• [TASK STATEMENT]
Reproduce the records verbatim, covering the stretch from their start through the line containing "గుణదోషములను". Include that line.
*** GIVEN DATA
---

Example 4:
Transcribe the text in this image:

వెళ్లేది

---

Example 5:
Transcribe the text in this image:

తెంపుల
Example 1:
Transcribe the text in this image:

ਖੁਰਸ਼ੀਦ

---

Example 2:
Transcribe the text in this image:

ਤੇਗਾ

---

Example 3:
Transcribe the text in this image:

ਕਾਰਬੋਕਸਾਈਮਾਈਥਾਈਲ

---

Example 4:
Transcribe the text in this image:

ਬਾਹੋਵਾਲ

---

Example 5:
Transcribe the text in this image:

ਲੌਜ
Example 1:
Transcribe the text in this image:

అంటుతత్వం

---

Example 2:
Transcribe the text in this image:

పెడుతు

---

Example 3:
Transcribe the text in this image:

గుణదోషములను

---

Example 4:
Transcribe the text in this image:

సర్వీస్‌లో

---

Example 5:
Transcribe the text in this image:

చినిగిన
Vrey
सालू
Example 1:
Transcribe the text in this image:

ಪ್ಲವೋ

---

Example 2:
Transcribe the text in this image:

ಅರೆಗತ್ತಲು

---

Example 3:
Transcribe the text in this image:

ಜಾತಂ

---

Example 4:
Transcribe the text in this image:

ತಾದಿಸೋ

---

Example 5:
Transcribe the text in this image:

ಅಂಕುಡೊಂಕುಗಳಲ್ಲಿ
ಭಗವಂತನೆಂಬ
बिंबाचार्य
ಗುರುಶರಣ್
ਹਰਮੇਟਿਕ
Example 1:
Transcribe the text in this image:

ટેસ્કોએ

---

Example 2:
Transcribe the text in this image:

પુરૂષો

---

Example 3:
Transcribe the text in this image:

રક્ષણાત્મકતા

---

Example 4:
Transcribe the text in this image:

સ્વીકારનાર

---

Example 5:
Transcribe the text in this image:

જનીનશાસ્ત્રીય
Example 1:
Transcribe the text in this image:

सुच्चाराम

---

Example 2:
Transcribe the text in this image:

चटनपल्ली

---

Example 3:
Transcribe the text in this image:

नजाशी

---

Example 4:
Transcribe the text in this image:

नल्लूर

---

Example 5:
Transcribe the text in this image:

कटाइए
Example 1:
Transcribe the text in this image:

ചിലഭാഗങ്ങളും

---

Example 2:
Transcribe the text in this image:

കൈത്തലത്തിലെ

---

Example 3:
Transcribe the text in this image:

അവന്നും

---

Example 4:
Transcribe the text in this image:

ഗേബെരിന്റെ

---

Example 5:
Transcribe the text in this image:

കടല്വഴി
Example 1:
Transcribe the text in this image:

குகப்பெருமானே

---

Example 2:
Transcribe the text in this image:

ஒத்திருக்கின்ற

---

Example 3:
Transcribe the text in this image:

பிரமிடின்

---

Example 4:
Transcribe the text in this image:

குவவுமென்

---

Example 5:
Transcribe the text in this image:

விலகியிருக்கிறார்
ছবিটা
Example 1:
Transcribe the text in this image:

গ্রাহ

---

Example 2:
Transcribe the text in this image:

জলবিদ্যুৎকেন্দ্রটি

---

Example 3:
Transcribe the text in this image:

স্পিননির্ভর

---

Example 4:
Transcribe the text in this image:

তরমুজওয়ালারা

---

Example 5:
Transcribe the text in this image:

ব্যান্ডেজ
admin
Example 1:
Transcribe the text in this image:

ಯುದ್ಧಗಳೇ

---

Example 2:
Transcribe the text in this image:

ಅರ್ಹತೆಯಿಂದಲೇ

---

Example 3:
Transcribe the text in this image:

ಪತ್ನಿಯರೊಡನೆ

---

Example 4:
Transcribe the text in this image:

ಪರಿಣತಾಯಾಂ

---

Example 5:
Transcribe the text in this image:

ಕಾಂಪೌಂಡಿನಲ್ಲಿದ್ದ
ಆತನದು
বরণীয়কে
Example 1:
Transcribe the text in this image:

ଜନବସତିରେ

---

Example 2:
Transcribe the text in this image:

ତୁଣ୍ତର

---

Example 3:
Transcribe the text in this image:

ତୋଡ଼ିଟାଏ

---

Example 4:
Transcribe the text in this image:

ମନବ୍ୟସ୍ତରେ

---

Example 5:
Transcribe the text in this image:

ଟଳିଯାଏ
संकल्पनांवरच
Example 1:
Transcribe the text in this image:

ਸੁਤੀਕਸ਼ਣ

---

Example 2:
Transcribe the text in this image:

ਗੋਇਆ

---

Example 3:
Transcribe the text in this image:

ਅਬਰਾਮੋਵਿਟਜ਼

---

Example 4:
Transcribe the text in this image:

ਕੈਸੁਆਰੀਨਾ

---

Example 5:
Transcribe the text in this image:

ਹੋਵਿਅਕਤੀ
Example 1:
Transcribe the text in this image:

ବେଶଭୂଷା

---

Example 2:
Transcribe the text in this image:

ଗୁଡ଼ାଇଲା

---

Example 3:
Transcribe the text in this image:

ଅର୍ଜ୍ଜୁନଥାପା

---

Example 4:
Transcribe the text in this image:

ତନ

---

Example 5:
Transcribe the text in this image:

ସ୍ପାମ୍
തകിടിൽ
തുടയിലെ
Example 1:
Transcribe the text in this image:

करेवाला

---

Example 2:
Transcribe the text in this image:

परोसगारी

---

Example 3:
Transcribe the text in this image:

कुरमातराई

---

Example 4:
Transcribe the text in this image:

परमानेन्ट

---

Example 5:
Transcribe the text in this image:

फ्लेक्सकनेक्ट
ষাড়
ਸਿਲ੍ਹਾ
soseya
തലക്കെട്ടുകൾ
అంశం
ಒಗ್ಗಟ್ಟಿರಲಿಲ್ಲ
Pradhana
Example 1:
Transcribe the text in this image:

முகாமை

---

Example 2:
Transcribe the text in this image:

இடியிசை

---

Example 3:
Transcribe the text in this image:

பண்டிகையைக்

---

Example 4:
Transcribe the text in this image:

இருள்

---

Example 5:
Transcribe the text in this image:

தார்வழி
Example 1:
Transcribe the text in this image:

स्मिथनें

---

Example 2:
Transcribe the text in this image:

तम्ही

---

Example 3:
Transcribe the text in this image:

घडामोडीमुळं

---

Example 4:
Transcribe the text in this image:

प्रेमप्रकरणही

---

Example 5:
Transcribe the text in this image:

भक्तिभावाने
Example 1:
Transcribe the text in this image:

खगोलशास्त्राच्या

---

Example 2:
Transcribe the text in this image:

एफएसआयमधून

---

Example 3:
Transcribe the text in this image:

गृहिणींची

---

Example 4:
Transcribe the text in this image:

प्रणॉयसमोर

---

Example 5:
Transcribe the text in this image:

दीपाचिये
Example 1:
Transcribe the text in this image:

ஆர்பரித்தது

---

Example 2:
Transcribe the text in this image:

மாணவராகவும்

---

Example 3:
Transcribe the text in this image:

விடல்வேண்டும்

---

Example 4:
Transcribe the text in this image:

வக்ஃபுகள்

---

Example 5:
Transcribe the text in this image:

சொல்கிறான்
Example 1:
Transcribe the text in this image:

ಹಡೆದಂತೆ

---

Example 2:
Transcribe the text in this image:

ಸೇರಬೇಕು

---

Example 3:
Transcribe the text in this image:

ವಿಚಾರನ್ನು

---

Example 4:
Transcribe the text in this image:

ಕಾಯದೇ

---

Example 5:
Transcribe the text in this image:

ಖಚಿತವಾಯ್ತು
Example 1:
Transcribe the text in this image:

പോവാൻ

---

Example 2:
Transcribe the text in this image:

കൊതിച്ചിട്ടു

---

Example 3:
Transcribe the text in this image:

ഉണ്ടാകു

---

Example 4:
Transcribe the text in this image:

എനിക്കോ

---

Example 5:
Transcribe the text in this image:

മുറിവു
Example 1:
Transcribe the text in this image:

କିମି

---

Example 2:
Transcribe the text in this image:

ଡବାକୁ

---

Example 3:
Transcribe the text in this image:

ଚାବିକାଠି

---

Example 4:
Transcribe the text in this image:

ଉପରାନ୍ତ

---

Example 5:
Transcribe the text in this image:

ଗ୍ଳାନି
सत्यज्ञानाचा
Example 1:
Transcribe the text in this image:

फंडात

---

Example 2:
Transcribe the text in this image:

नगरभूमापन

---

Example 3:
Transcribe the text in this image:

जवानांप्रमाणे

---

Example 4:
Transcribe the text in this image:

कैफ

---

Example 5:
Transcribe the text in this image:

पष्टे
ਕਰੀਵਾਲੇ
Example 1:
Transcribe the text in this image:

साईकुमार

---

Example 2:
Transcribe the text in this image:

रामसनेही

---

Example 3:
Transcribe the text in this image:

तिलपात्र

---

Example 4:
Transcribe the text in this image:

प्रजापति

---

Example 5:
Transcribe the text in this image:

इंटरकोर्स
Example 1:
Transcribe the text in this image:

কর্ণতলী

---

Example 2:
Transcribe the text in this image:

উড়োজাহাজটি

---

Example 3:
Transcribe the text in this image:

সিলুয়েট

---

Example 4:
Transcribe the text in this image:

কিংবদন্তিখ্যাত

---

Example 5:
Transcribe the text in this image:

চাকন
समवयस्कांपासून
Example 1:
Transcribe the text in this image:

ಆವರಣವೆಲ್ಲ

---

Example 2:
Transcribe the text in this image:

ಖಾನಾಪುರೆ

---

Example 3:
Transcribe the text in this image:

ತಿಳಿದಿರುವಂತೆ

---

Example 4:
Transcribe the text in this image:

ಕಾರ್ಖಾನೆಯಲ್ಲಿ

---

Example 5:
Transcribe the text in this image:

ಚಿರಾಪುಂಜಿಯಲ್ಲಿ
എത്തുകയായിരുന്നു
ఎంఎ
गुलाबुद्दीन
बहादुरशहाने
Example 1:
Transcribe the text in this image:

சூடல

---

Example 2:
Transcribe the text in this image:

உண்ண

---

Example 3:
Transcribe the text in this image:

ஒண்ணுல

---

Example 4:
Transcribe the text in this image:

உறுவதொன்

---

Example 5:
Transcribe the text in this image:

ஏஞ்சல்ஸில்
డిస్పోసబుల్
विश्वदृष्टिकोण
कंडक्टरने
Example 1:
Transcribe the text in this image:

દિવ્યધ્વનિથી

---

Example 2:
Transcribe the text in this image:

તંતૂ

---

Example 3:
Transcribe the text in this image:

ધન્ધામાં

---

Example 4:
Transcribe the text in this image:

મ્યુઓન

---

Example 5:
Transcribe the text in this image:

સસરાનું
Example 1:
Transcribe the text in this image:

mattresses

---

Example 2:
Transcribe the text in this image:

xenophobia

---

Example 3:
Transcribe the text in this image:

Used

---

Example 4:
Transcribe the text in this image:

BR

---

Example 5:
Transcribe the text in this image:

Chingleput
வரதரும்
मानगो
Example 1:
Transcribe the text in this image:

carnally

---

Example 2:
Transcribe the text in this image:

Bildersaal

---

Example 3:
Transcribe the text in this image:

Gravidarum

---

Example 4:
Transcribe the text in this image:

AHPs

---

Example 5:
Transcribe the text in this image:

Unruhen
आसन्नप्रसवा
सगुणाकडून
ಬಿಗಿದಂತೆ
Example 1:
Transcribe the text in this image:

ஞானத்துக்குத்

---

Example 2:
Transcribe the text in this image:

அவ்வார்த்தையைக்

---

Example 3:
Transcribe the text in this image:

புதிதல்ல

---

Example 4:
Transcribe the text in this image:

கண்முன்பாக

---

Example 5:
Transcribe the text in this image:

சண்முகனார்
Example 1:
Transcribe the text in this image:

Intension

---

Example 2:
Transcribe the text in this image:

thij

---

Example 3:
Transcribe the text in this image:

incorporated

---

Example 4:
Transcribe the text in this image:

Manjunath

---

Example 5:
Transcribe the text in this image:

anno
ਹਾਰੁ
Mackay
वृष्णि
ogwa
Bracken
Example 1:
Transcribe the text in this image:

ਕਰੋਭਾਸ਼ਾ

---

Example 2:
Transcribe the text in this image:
******
• [OUTPUT OF THE EXERCISE]
---

Example 4:
Transcribe the text in this image:

వెళ్లేది

---

Example 5:
Transcribe the text in this image:

తెంపుల
Example 1:
Transcribe the text in this image:

ਖੁਰਸ਼ੀਦ

---

Example 2:
Transcribe the text in this image:

ਤੇਗਾ

---

Example 3:
Transcribe the text in this image:

ਕਾਰਬੋਕਸਾਈਮਾਈਥਾਈਲ

---

Example 4:
Transcribe the text in this image:

ਬਾਹੋਵਾਲ

---

Example 5:
Transcribe the text in this image:

ਲੌਜ
Example 1:
Transcribe the text in this image:

అంటుతత్వం

---

Example 2:
Transcribe the text in this image:

పెడుతు

---

Example 3:
Transcribe the text in this image:

గుణదోషములను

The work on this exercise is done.